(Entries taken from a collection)

_ _ _ _ _

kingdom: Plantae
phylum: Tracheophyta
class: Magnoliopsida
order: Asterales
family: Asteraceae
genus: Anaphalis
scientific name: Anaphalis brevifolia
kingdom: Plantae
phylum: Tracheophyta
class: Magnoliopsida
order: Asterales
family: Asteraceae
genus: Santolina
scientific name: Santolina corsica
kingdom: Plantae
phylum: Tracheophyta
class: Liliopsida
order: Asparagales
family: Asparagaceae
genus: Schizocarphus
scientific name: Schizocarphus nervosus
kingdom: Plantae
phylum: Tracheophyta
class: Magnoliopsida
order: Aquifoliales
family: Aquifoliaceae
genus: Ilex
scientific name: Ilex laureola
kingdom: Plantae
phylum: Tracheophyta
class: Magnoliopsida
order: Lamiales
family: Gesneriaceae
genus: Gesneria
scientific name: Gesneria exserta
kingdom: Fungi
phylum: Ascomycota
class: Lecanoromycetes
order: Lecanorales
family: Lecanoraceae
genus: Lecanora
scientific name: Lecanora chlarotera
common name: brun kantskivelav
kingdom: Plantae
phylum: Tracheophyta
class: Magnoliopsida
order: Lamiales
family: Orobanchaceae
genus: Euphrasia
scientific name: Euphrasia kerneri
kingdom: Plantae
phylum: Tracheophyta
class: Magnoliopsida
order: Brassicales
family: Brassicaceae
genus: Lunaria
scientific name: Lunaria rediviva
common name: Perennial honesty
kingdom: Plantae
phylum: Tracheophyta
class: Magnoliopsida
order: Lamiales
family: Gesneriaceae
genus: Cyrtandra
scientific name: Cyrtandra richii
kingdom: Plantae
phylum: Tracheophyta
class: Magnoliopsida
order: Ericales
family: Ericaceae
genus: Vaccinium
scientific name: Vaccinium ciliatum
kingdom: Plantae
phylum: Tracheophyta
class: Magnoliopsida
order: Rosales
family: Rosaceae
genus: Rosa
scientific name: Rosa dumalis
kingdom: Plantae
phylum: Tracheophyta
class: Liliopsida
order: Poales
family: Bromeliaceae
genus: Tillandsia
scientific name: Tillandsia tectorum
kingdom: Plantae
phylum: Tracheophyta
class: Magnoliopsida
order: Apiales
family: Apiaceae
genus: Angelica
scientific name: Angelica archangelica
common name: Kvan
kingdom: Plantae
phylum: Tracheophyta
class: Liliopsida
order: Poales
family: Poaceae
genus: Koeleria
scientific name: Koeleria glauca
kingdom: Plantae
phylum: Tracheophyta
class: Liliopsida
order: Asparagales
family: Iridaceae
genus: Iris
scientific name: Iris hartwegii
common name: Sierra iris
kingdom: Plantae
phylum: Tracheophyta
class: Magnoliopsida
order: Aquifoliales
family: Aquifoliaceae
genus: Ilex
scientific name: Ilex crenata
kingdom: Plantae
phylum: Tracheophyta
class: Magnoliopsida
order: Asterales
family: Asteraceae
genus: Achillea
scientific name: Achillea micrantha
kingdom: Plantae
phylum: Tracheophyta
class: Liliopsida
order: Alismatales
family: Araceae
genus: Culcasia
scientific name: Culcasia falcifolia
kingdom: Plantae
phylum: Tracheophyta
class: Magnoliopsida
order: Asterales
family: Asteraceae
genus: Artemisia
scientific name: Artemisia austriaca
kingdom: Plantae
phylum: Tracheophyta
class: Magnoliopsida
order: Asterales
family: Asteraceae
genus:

_ _ _ _ _

*TASK OBJECTIVE*
Please retype every line of the entries above, keeping each character the same.

*RESPONSE BELOW*
kingdom: Plantae
phylum: Tracheophyta
class: Magnoliopsida
order: Asterales
family: Asteraceae
genus: Anaphalis
scientific name: Anaphalis brevifolia
kingdom: Plantae
phylum: Tracheophyta
class: Magnoliopsida
order: Asterales
family: Asteraceae
genus: Santolina
scientific name: Santolina corsica
kingdom: Plantae
phylum: Tracheophyta
class: Liliopsida
order: Asparagales
family: Asparagaceae
genus: Schizocarphus
scientific name: Schizocarphus nervosus
kingdom: Plantae
phylum: Tracheophyta
class: Magnoliopsida
order: Aquifoliales
family: Aquifoliaceae
genus: Ilex
scientific name: Ilex laureola
kingdom: Plantae
phylum: Tracheophyta
class: Magnoliopsida
order: Lamiales
family: Gesneriaceae
genus: Gesneria
scientific name: Gesneria exserta
kingdom: Fungi
phylum: Ascomycota
class: Lecanoromycetes
order: Lecanorales
family: Lecanoraceae
genus: Lecanora
scientific name: Lecanora chlarotera
common name: brun kantskivelav
kingdom: Plantae
phylum: Tracheophyta
class: Magnoliopsida
order: Lamiales
family: Orobanchaceae
genus: Euphrasia
scientific name: Euphrasia kerneri
kingdom: Plantae
phylum: Tracheophyta
class: Magnoliopsida
order: Brassicales
family: Brassicaceae
genus: Lunaria
scientific name: Lunaria rediviva
common name: Perennial honesty
kingdom: Plantae
phylum: Tracheophyta
class: Magnoliopsida
order: Lamiales
family: Gesneriaceae
genus: Cyrtandra
scientific name: Cyrtandra richii
kingdom: Plantae
phylum: Tracheophyta
class: Magnoliopsida
order: Ericales
family: Ericaceae
genus: Vaccinium
scientific name: Vaccinium ciliatum
kingdom: Plantae
phylum: Tracheophyta
class: Magnoliopsida
order: Rosales
family: Rosaceae
genus: Rosa
scientific name: Rosa dumalis
kingdom: Plantae
phylum: Tracheophyta
class: Liliopsida
order: Poales
family: Bromeliaceae
genus: Tillandsia
scientific name: Tillandsia tectorum
kingdom: Plantae
phylum: Tracheophyta
class: Magnoliopsida
order: Apiales
family: Apiaceae
genus: Angelica
scientific name: Angelica archangelica
common name: Kvan
kingdom: Plantae
phylum: Tracheophyta
class: Liliopsida
order: Poales
family: Poaceae
genus: Koeleria
scientific name: Koeleria glauca
kingdom: Plantae
phylum: Tracheophyta
class: Liliopsida
order: Asparagales
family: Iridaceae
genus: Iris
scientific name: Iris hartwegii
common name: Sierra iris
kingdom: Plantae
phylum: Tracheophyta
class: Magnoliopsida
order: Aquifoliales
family: Aquifoliaceae
genus: Ilex
scientific name: Ilex crenata
kingdom: Plantae
phylum: Tracheophyta
class: Magnoliopsida
order: Asterales
family: Asteraceae
genus: Achillea
scientific name: Achillea micrantha
kingdom: Plantae
phylum: Tracheophyta
class: Liliopsida
order: Alismatales
family: Araceae
genus: Culcasia
scientific name: Culcasia falcifolia
kingdom: Plantae
phylum: Tracheophyta
class: Magnoliopsida
order: Asterales
family: Asteraceae
genus: Artemisia
scientific name: Artemisia austriaca
kingdom: Plantae
phylum: Tracheophyta
class: Magnoliopsida
order: Asterales
family: Asteraceae
genus:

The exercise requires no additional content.